Dilma poderá reduzir taxas do refis da copa

A presidente Dilma Rousseff está inclinada a reduzir à metade a taxa de adesão ao já chamado Refis da Copa, o novo programa de parcelamento de débitos fiscais aprovado esta semana em votação final, na Câmara.
Dessa forma, a taxa de adesão pode cair de 10% para 5%, no caso de dívidas até R$ 1 milhão, e de 20% para 10%, quando o montante devido for superior a R$ 1 milhão. Assim, Dilma terá que vetar essa parte do texto aprovado e editar nova medida provisória.
“Podem ter aprovado a taxa maior para depois a presidente baixar o percentual”, disse ao DCI o advogado Omar Augusto Leite Melo, editor do site Refis da Crise, criado em 2008, quando o governo editou o programa de parcelamento por causa da crise financeira internacional.
Para o advogado, os milhares de contribuintes pessoas físicas e jurídicas endividados com a Receita Federal terão uma grande oportunidade para parcelar seus débitos com o Refis da Copa. É que nele foi inserido, com o aval do próprio, um novo programa de parcelamento de débitos fiscais que já está sendo batizado como “Refis da Copa” por ser o mais atraente desde a edição do Refis da Crise em 2009.
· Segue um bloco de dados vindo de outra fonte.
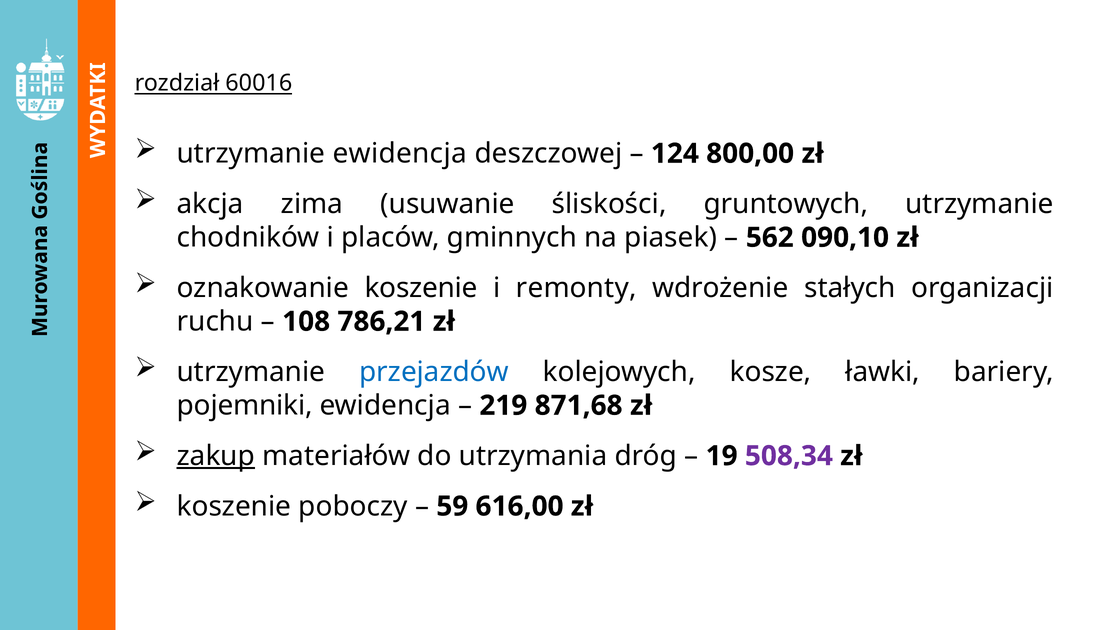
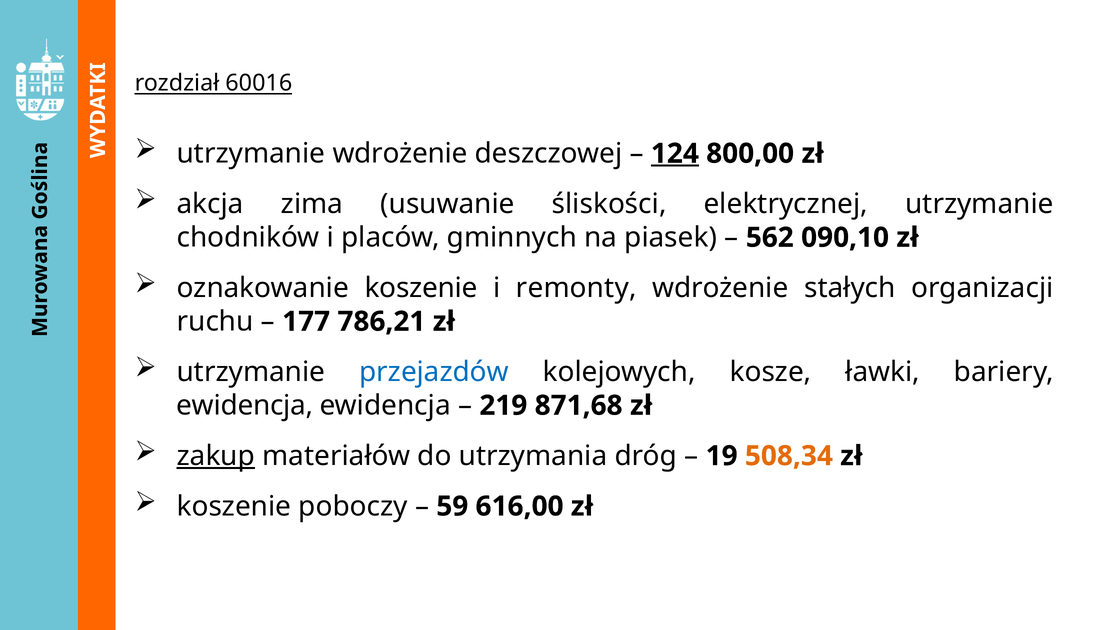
utrzymanie ewidencja: ewidencja -> wdrożenie
124 underline: none -> present
gruntowych: gruntowych -> elektrycznej
108: 108 -> 177
pojemniki at (245, 406): pojemniki -> ewidencja
508,34 colour: purple -> orange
Nos termos em que foi aprovada, a reabertura do Refis frustrou parte da expectativa dos empresários e de parlamentares defensores da proposta por estabelecer as entradas de 10% e 20% no ato adesão para dívidas até R$ 1 milhão e acima disso. Em ambos os casos, o pagamento pode ser feito em até cinco parcelas. “Só vai aderir e honrar o pagamento quem tem condições de pagar”, afirmou o deputado Alfredo Kaefer (PSDB-PR). “Será necessário um novo Refis que realmente atenda aqueles que realmente não têm como dar essa entrada.”